Capitol News Illinois

phancock@capitolnewsillinois.com

One of the state’s largest labor unions urged lawmakers to pass an expanded gambling bill in the waning days of the 2019 session, saying it would not only create new jobs in Illinois but would provide needed funding for a multi-billion-dollar capital improvements plan.

“Illinois is recovering from the trauma of four years of budget impasse, starving out vital services, and a public works stagnation,” Michael Carrigan, president of the Illinois AFL-CIO, said during a Statehouse news conference Tuesday. “An expansion of gaming will help fund much-needed infrastructure construction and be a shot in the arm for revenue for this state.”

The biggest obstacle to passing a gambling measure this year, however, is that with only three days left in the regular session, the bill still hasn’t been written.

“We have 80 hours to go. What are you worried about?” quipped Senator Terry Link, D-Indian Creek, one of the lead supporters of expanded gambling in the Senate. “The bill is being drafted. It’s not like this is all new concepts. We’re working off of bills we’ve done in the past. We’re tweaking. We’re changing them around a lot.”

Governor J.B. Pritzker has asked lawmakers to pass a bill legalizing sports betting in Illinois, something the U.S. Supreme Court ruled last year that states are entitled to do. He is also seeking an increase in the tax rate that Illinois levies on the profits that gaming companies earn from video gambling, raising the rate to 50 percent instead of 30 percent, on profits above $2.5 million a year.

Meanwhile, owners of the state’s 10 existing riverboat casinos are seeking a bill that would let them expand into additional markets, including land-based casinos.

Representative Robert Rita, D-Blue Island, said supporters of expanded gambling are working on a single omnibus bill that would contain all of those elements, but the details are still being worked out.

Another complicating issue in the whole gambling debate is a request from Midwest Gaming and Entertainment LLC, owner of Rivers Casino in Des Plaines, to insert what some people have called a “penalty box” provision into any bill legalizing sports betting.

Such a provision would bar any company that has been offering online sports betting platforms, which are currently illegal in Illinois, from obtaining a license to operate legal sports betting in the state for some period of time. Midwest Gaming is suggesting an 18-month “regulatory waiting period.”

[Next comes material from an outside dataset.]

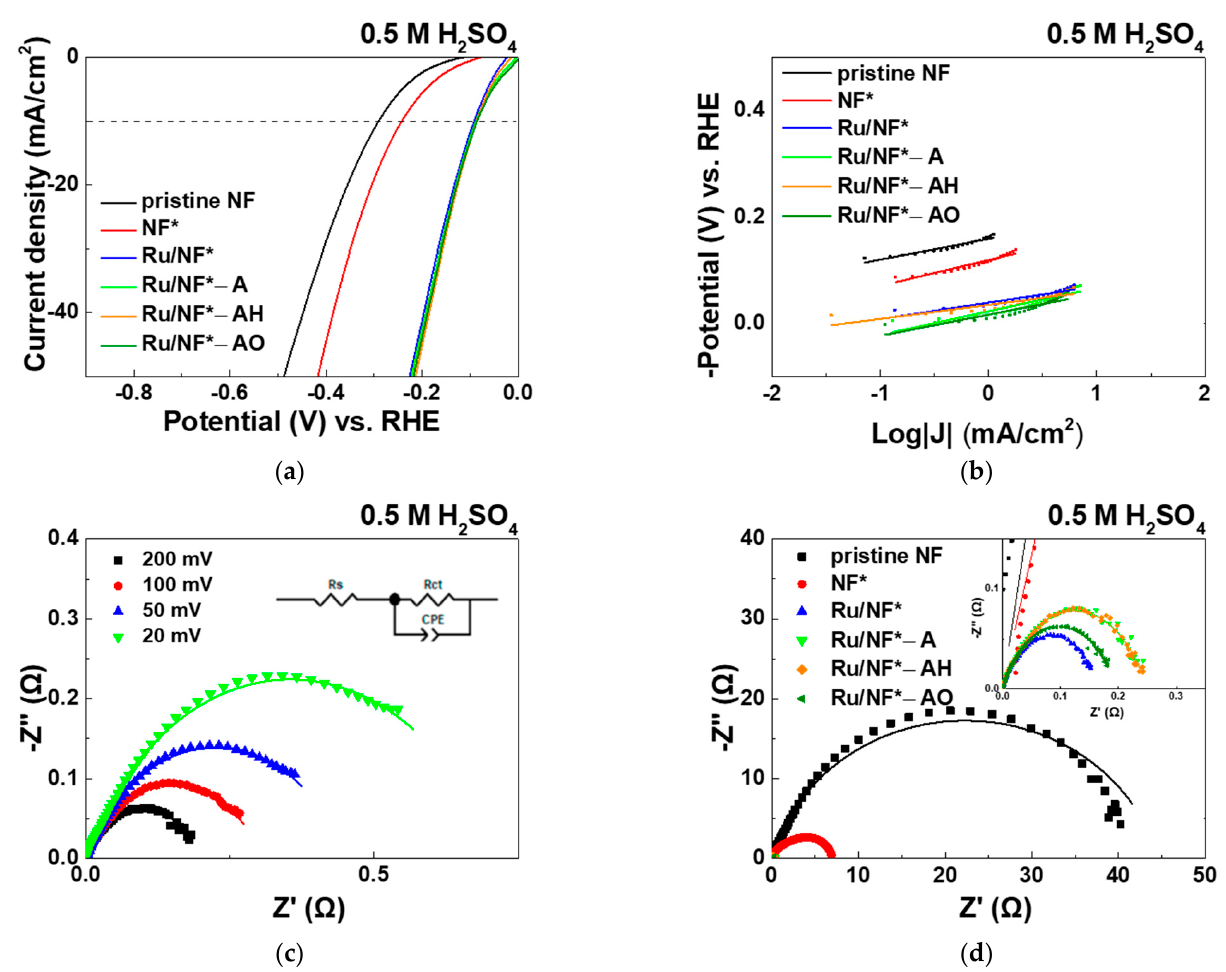
Figure 7. In 0.5 M H 2 SO 4 aqueous solution: ( a ) LSV polarization curves of pristine NF, NF*, Ru/NF*, Ru/NF*-A, Ru/NF*-AH, and Ru/NF*-AO catalysts toward HER. ( b ) Corresponding Tafel plots of HER. ( c ) Nyquist plots of the Ru/NF*-AO catalyst at four different applied overpotentials versus RHE. ( d ) Nyquist plots of pristine NF, NF*, Ru/NF*, Ru/NF*-A, Ru/NF*-AH, and Ru/NF*-AO catalysts at an overpotential of 200 mV versus RHE. Table 4. The corresponding parameters of the electrocatalyst in 0.5 M H 2 SO 4 aqueous solution cal- culated from Figure 7.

A House committee held a hearing on that issue Tuesday during which a number of lawmakers questioned whether such a provision would be constitutional.

But Paul Gaynor, an attorney who lobbies for Midwest Gaming and Rivers Casino, said he was confident that it would be upheld. He said other states, notably Nevada, have similar laws with even longer sitting-out periods.

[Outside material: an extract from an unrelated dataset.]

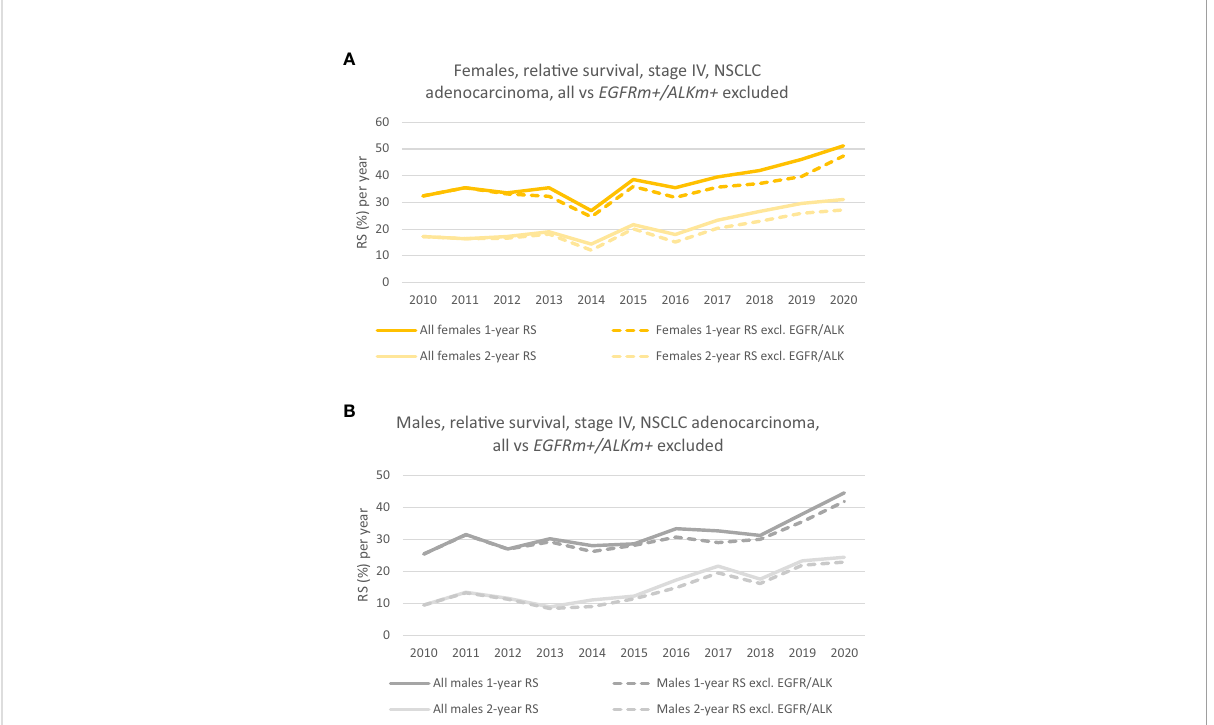
FIGURE 3 (A) 1- and 2-year relative survival of females, where patients with EGFRm+/ALKm+ are excluded from the analysis (dotted lines). (Solid lines show the corresponding 1 -and 2-year RS for the group where patients with driver mutations were included). (B) 1- and 2-year relative survival of males where patients with EGFRm+/ALKm+ are excluded from the analysis (dotted lines). (Solid lines show the corresponding 1 -and 2-year RS for the group where patients with driver mutations were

He also pointed to a 2015 Illinois attorney general’s opinion from then-Attorney General Lisa Madigan that said companies like FanDuel and DraftKings were violating Illinois’ criminal laws.

“States have broad police power to regulate all aspects of the gambling industry, including who is and is not qualified to apply for and receive a license,” Gaynor said. “In deciding whether an applicant should be licensed, it is common practice and common sense to consider the applicant’s propensity to obey the law voluntarily.”

Several people on the committee, however, said they were skeptical of the proposal. Despite the 2015 attorney general’s opinion, they said, no one in Illinois has been charged or convicted of a crime for operating illegal online sports wagering, and they questioned whether it would be lawful to punish an applicant for alleged criminal behavior if there has never been a criminal conviction.

Some also argued that Midwest Gaming and Rivers Casino were pushing the proposal so they could gain a larger share of the sports betting market by blocking out competition from FanDuel and DraftKings.

“I think there’s a conflict of interest here because it seems to be more self-serving, because you represent the client that would benefit from FanDuel and Draft-Kings not being able to enter the market,” said Representative Rita Mayfield, D-Waukegan. “You’re basically stifling competition.”

As of Tuesday evening, the committee had not yet come to an agreement on how to treat existing online sports betting operations.